■ OPIS ZADANIA ■
Powtórz dokładnie wszystkie poniższe wiersze, pomijając w odpowiedzi obrazy.
==*==
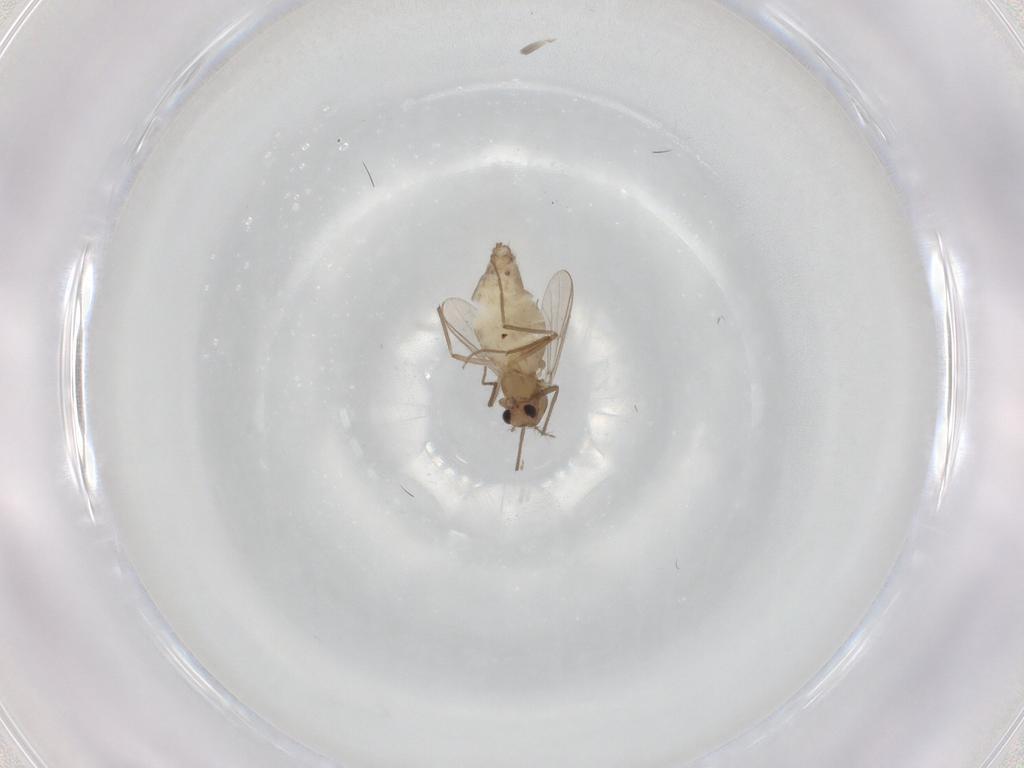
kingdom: Animalia
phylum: Arthropoda
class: Insecta
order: Diptera
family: Chironomidae
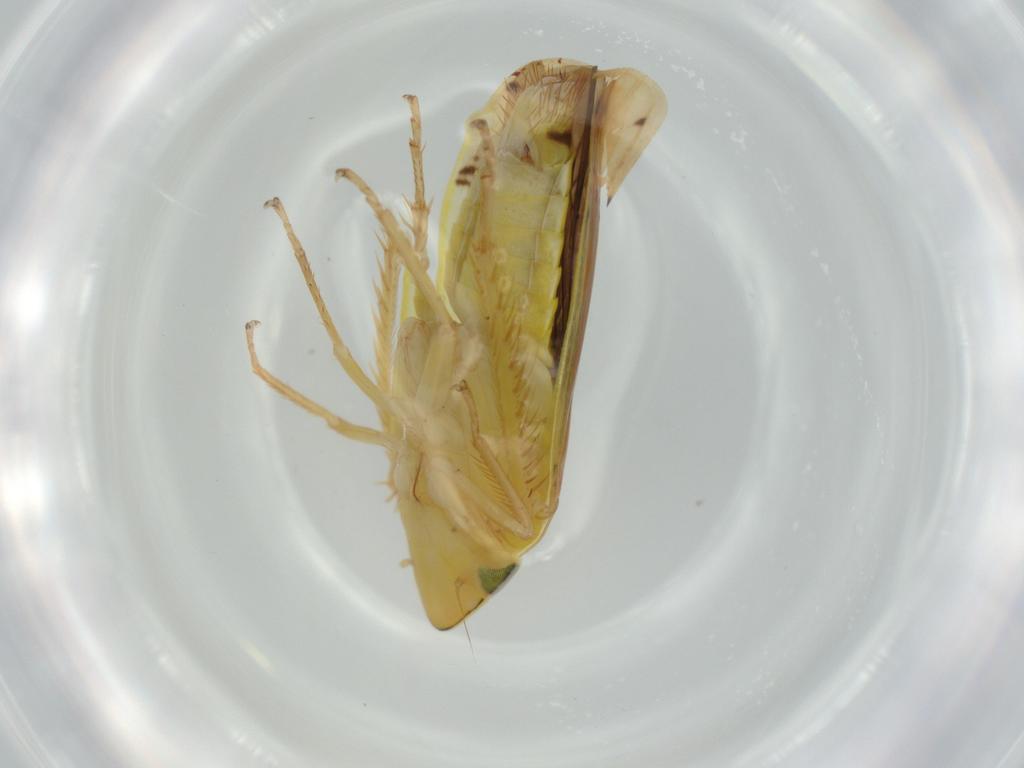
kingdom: Animalia
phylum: Arthropoda
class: Insecta
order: Hemiptera
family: Cicadellidae
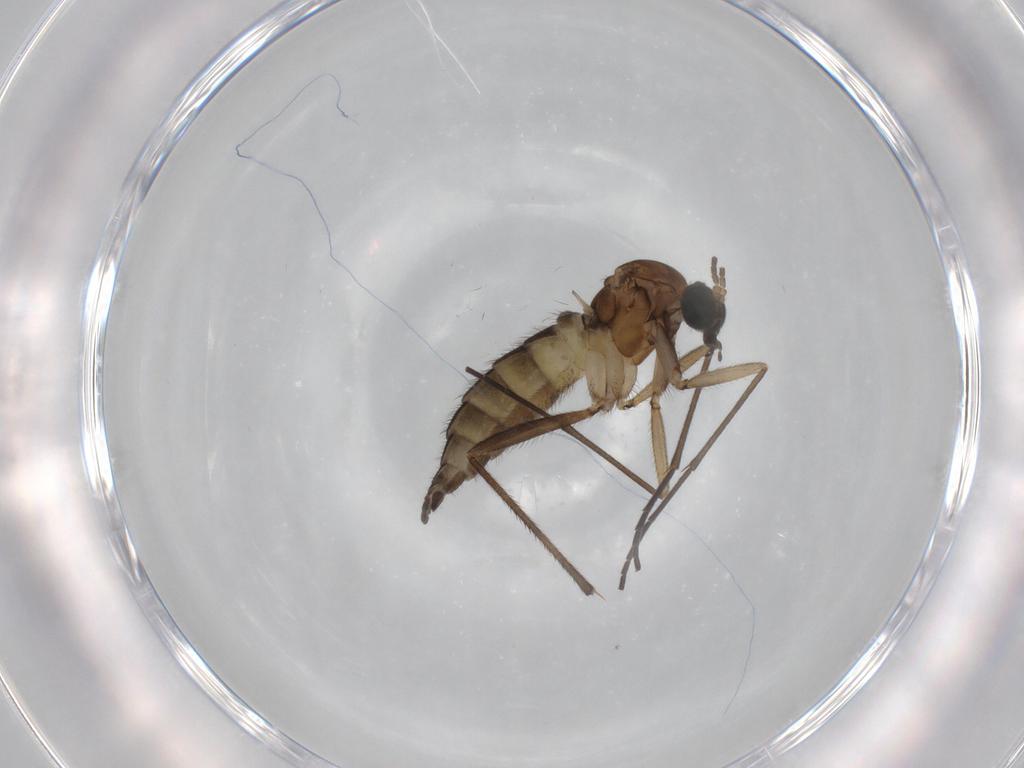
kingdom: Animalia
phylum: Arthropoda
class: Insecta
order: Diptera
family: Sciaridae
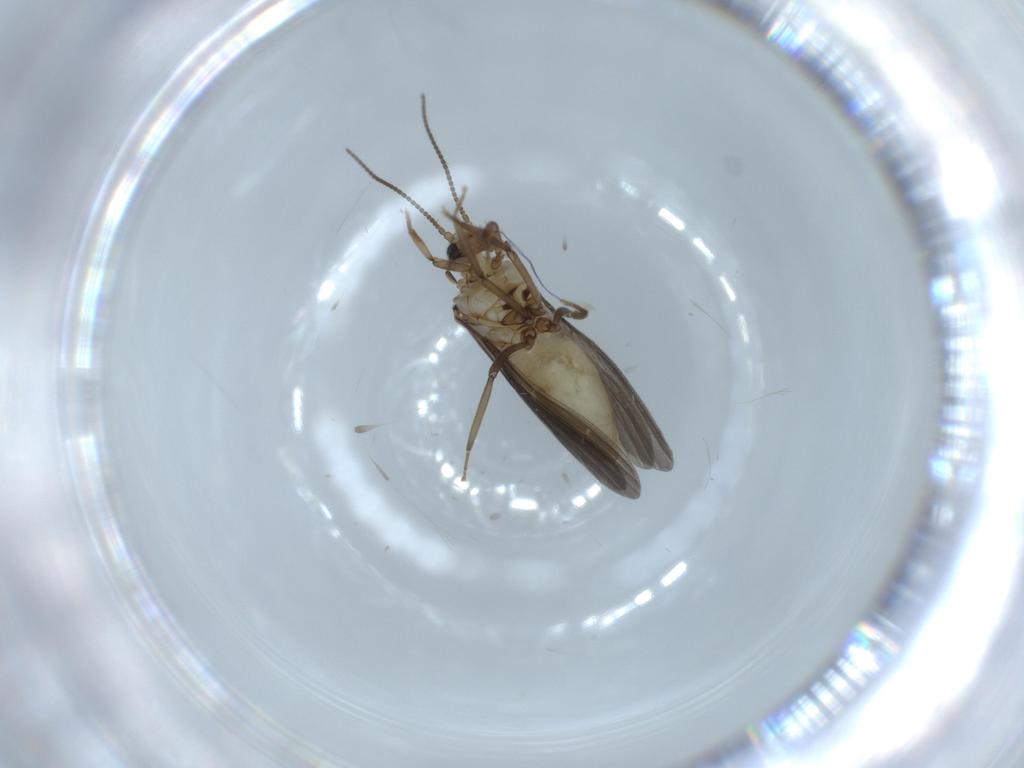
==*==
■ WYNIK ■
kingdom: Animalia
phylum: Arthropoda
class: Insecta
order: Diptera
family: Chironomidae
kingdom: Animalia
phylum: Arthropoda
class: Insecta
order: Hemiptera
family: Cicadellidae
kingdom: Animalia
phylum: Arthropoda
class: Insecta
order: Diptera
family: Sciaridae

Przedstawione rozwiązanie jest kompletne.